I have the following equations:
$$\forall{i \in \{1,...,m\}},\ \ \ U_{i}=C\frac{n_{i}}{\sum_{j=1}^{m} n_{j}}-F_{i}(n_{i}, n_{-i})$$
where $C>0$.
I know that the functions $\forall{i},\ F_i$ are increasing functions of the corresponding $n_i$, and are symmetric in the relation of $i$, namely, $F_i(n_i,n_{-i}) = F_j(n_j,n_{-j})$ if $ (n_i,n_{-i}) = (n_j,n_{-j})$ (where $n_{-i}=(n_1,\ldots,n_{i-1}, n_{i+1}, \ldots,n_m)$ ).
I am trying to find a sufficient constraint on $F$ such that in the maximum point of $U_{i}$ $\forall{i,j}\ \ n_j=n_i=n$.
I have tried to examine the derivatives these functions:
\begin{align}
\frac{\partial U_i}{\partial n_i} = C\frac{(\sum{_{k=0}^m}n_k - n_{i})}{\left(\sum{_{k=0}^m}n_k\right)^2} - \frac{\partial F_i}{\partial n_i}=0\\[10pt]
\frac{\partial U_j}{\partial n_j} =C\frac{(\sum{_{k=0}^m}n_k - n_{j})}{\left(\sum{_{k=0}^m}n_k\right)^2} - \frac{\partial F_j}{\partial n_j}=0
\end{align}
I have tried to subtract the second equation from the first one, divide the equation by $(n_j-n_i)$ and use the mean value theorem, as follows:
$$\frac{\frac{\partial F_j}{\partial n_j}-\frac{\partial F_i}{\partial n_i}}{n_j - n_i} = -C\left/(\sum_{k=1}^m n_k)^{2}\right.$$
My conclusion was that the function has to have monotonically increasing derivative (convex).
I have seen a specific example of $F_i$ which are not convex (it is implicit function), but still fulfill the requirement. Can you help me find the needed condition ?
Thank you very much in advance :)
Edit:
A simple example for these function can be: $F_{i}(n_{i},n_{-i}) = n_{i}^2+\sum_{k=0, k\neq i}^{m}n_{k}$
Or even $F_{i}(n_{i},n_{-i}) = n_{i}$
===
_Exercise requirements_.
A) In the post on constraining F, what conclusion is reached about the function after the mean value theorem step?
B) Quote everything in the post from "I have seen" down to "in advance :)", keeping every word and symbol unchanged.
The material after this point comes from a separate source.

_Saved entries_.
===
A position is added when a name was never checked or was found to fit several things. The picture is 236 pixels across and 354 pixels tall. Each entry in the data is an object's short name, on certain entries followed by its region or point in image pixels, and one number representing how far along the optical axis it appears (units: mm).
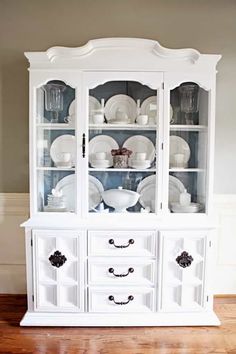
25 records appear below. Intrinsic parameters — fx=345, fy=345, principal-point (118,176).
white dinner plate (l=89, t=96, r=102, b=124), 2596
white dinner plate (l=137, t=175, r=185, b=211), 2646
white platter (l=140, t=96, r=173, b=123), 2586
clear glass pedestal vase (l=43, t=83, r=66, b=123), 2592
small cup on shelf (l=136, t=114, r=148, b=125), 2633
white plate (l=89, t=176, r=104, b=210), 2658
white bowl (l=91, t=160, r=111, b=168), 2641
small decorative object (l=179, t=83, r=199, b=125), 2602
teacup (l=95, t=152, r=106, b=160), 2654
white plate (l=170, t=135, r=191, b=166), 2650
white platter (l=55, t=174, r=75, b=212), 2637
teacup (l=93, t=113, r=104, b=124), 2621
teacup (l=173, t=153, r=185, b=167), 2662
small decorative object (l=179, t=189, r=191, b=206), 2682
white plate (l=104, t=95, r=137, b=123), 2664
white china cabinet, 2498
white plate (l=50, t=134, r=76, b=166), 2611
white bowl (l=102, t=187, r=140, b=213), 2668
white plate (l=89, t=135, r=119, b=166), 2646
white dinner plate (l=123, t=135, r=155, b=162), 2650
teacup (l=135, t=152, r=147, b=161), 2664
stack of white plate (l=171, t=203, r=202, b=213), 2658
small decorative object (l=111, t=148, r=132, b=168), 2670
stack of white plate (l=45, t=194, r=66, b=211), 2650
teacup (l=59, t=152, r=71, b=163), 2631
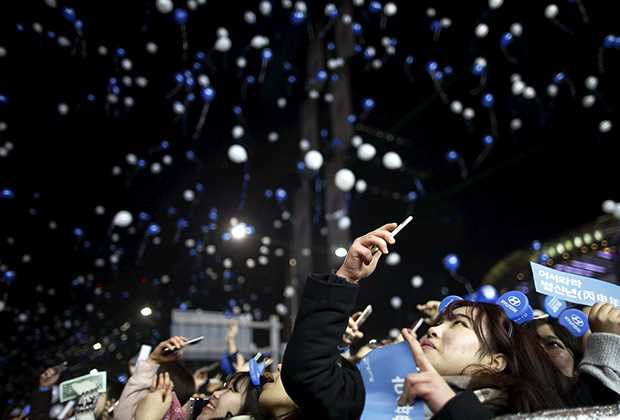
===
_Problem solutions_.
A) The function has to have a monotonically increasing derivative, meaning it is convex.

B)
I have seen a specific example of $F_i$ which are not convex (it is implicit function), but still fulfill the requirement. Can you help me find the needed condition ?
Thank you very much in advance :)